## EXERCISE GOAL
Pick out every line in the records that contains the word "value". Case counts, so a line matches only if the capitalization is the same.

## DATA RECORDS
────────────────

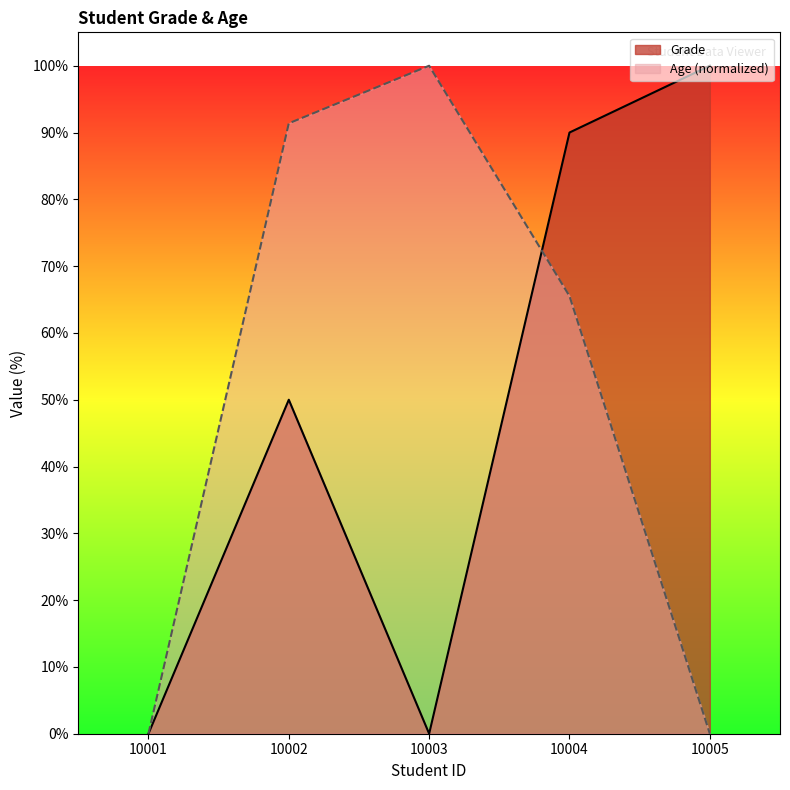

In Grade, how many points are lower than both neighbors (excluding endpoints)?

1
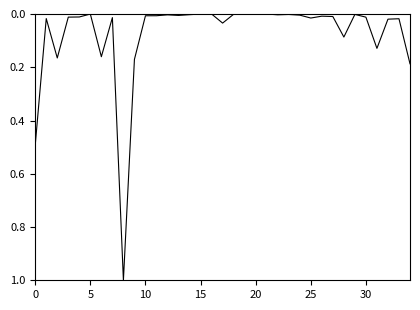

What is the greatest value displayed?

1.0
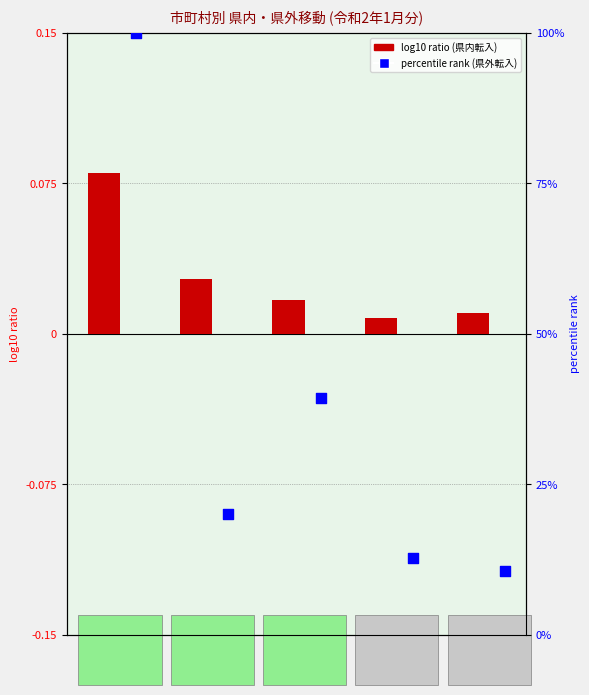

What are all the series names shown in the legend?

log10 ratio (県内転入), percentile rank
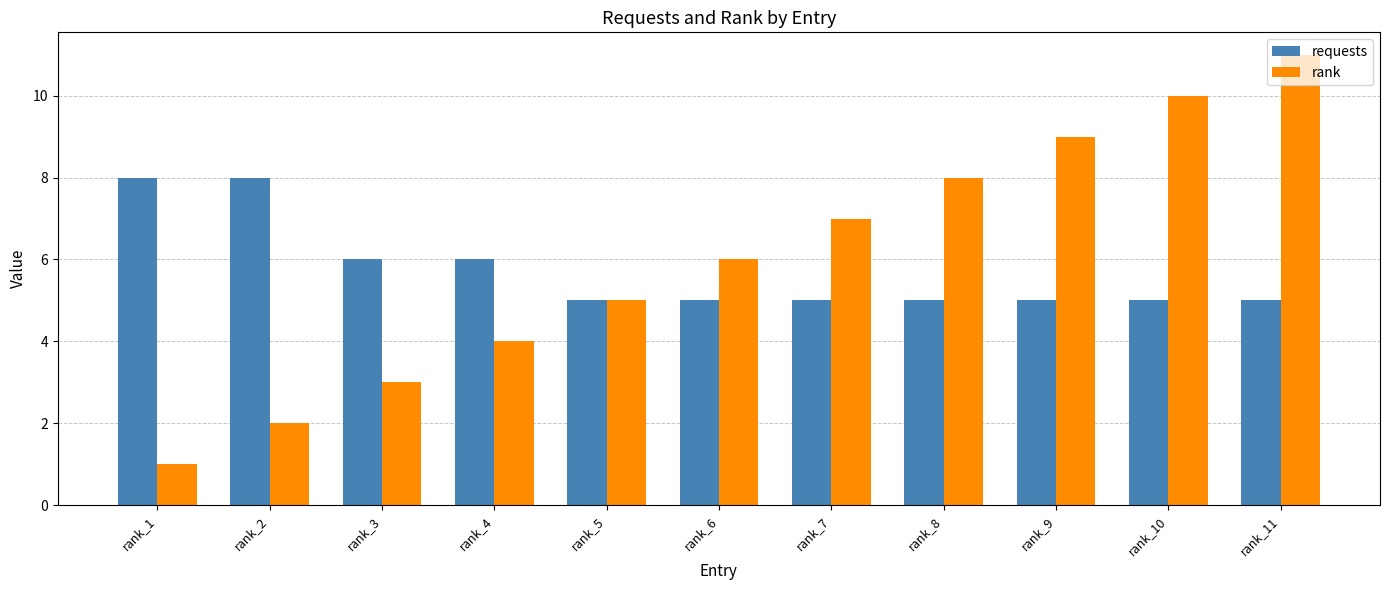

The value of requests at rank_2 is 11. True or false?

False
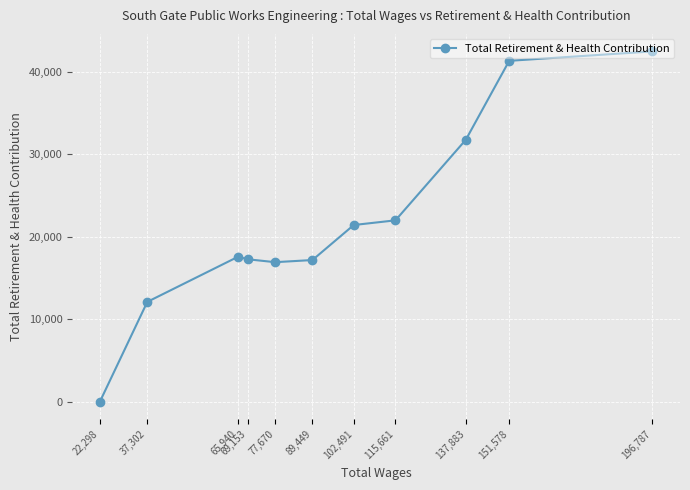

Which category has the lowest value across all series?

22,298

────────────────

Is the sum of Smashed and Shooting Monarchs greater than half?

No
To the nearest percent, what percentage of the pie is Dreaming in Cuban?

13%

────────────────

## RESPONSE TO THIS EXERCISE
What is the greatest value displayed?
The value of requests at rank_2 is 11. True or false?
Which category has the lowest value across all series?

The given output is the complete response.